The action follows the New York State legislature’s passage of the Responsible Data Center Development Act on June 4, making it the first statewide ban of its kind anywhere in the US. The moratorium specifically targets facilities with a peak demand exceeding 20 megawatts, which effectively covers the large-scale operations that both AI companies and proof-of-work crypto miners tend to build.

What the moratorium actually does

The one-year freeze on new air permits gives state regulators breathing room to develop cost-allocation and siting rules for data centers before more of them plug into New York’s grid. The state wants to figure out who pays for the infrastructure upgrades these power-hungry facilities require before letting more of them set up shop.

This isn’t New York’s first brush with energy-related tech bans either. Governor Hochul signed a two-year moratorium on fossil-fuel-powered crypto mining operations back in 2022, a measure that expired in late 2024. The new legislation is broader in scope, sweeping AI data centers into the same regulatory net that previously targeted only crypto miners.

The crypto mining angle

Greenidge Generation, the converted natural gas plant in the Finger Lakes region that became a poster child for the crypto mining debate in New York, has already faced air permit challenges and litigation tied to state emissions targets. The new legislation adds yet another layer of operational uncertainty for the company and others like it.

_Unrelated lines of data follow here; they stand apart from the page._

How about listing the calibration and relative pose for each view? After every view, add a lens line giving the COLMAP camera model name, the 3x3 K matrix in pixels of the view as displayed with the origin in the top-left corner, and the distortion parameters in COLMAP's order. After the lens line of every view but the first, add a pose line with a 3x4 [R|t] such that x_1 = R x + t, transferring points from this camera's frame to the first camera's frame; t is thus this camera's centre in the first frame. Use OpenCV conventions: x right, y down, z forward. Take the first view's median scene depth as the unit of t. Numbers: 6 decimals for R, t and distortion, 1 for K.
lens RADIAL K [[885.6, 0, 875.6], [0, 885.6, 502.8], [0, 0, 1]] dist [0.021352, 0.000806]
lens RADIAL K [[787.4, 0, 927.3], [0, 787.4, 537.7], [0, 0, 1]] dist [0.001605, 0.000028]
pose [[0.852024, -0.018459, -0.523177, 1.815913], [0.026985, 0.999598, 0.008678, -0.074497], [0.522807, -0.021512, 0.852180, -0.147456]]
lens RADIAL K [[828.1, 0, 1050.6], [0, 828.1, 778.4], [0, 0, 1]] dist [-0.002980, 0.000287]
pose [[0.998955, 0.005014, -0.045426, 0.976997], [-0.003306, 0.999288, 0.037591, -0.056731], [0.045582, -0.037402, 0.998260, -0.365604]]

A draft environmental impact statement published in May 2025 put some eye-opening numbers on the table. It estimated that emissions damages from existing mining facilities in New York could reach approximately $10.6 billion between 2024 and 2050.

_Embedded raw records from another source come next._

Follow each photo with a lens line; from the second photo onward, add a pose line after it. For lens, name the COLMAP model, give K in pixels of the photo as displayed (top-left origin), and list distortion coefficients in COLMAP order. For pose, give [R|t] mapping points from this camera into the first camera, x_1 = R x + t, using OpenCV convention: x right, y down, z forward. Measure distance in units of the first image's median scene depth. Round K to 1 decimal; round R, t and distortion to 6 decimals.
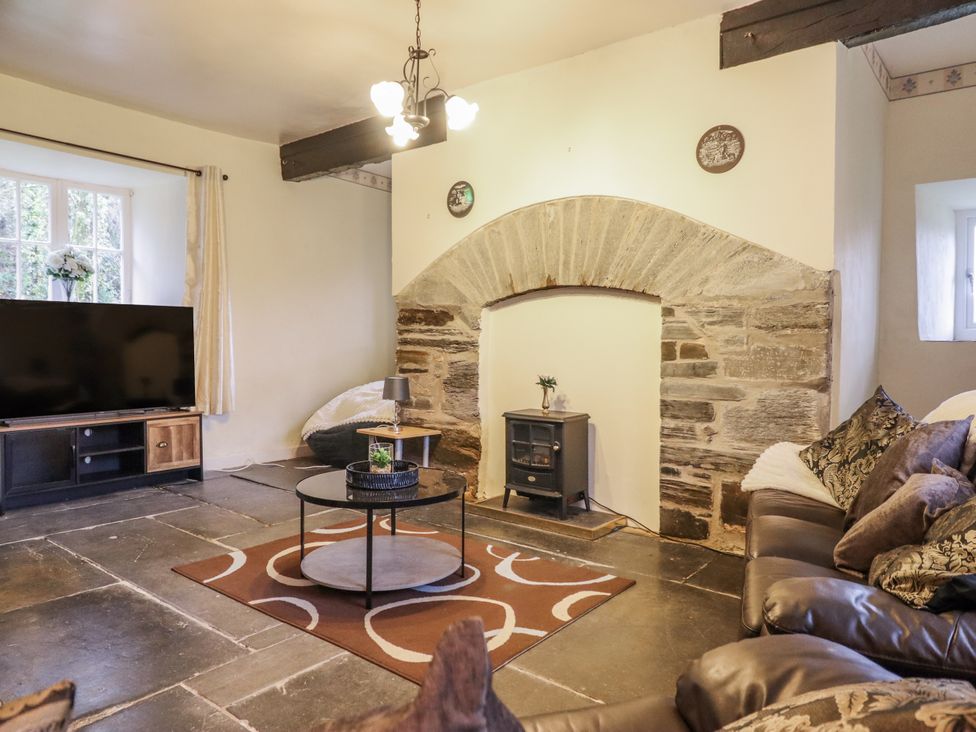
lens RADIAL K [[655.3, 0, 486.2], [0, 655.3, 350.8], [0, 0, 1]] dist [0.004607, -0.002797]
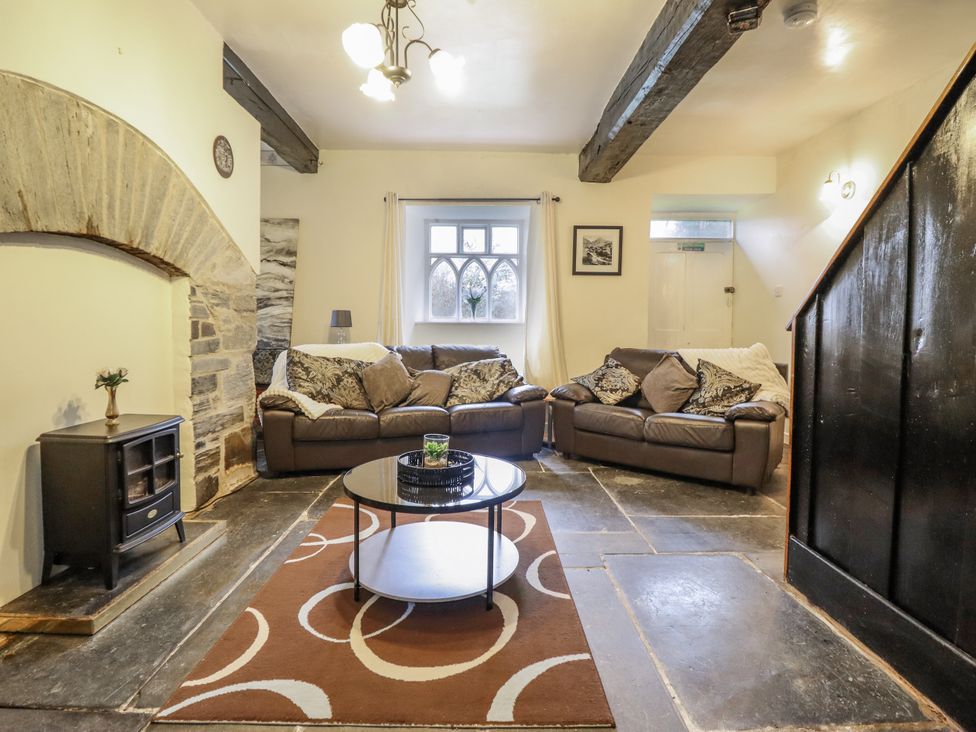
lens RADIAL K [[507.4, 0, 483.8], [0, 507.4, 353.4], [0, 0, 1]] dist [-0.001651, -0.014204]
pose [[-0.630785, -0.052900, 0.774153, -0.617249], [-0.003302, 0.997847, 0.065496, -0.016106], [-0.775951, 0.038758, -0.629601, 1.144470]]
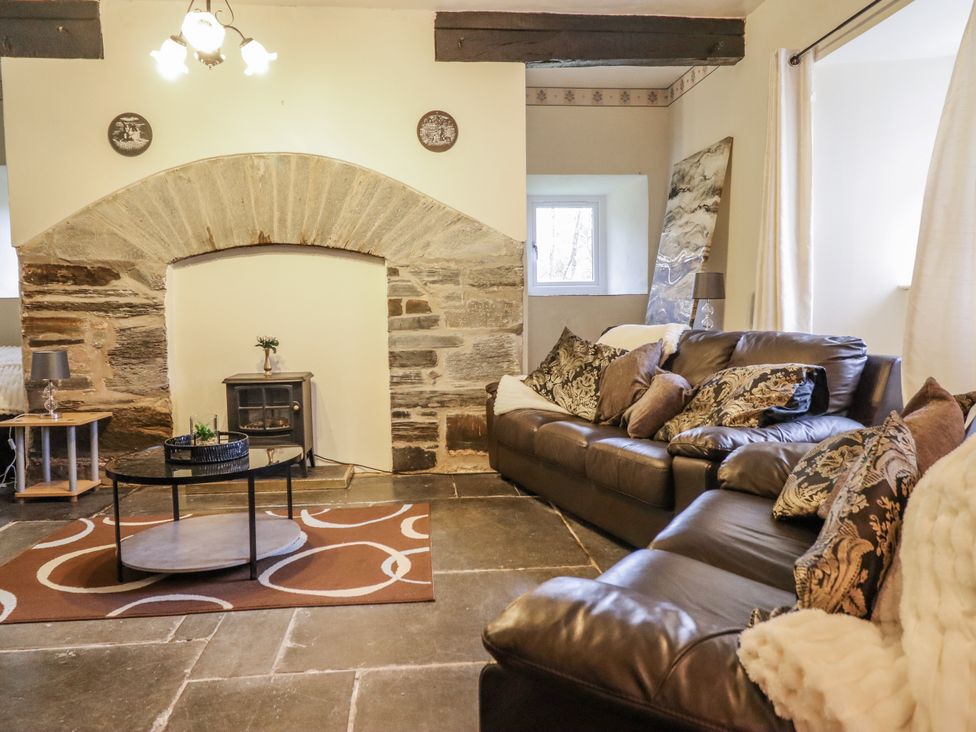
lens RADIAL K [[734.9, 0, 485.3], [0, 734.9, 350.7], [0, 0, 1]] dist [0.002262, 0.000692]
pose [[0.719048, -0.064861, 0.691927, -0.475482], [0.030586, 0.997624, 0.061732, 0.001661], [-0.694287, -0.023225, 0.719323, -0.002499]]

What this means for investors

When New York imposed its crypto mining moratorium in 2022, miners relocated to Texas, Georgia, and other states with cheaper power and friendlier regulatory environments. The same dynamic is likely to play out here given the AI industry’s involvement.

For crypto-specific investors, the signal is clear. New York continues to be one of the most hostile regulatory environments for energy-intensive blockchain operations in the country. Mining companies with New York exposure should be viewed as carrying elevated regulatory risk, particularly those like Greenidge that are already entangled in emissions-related litigation.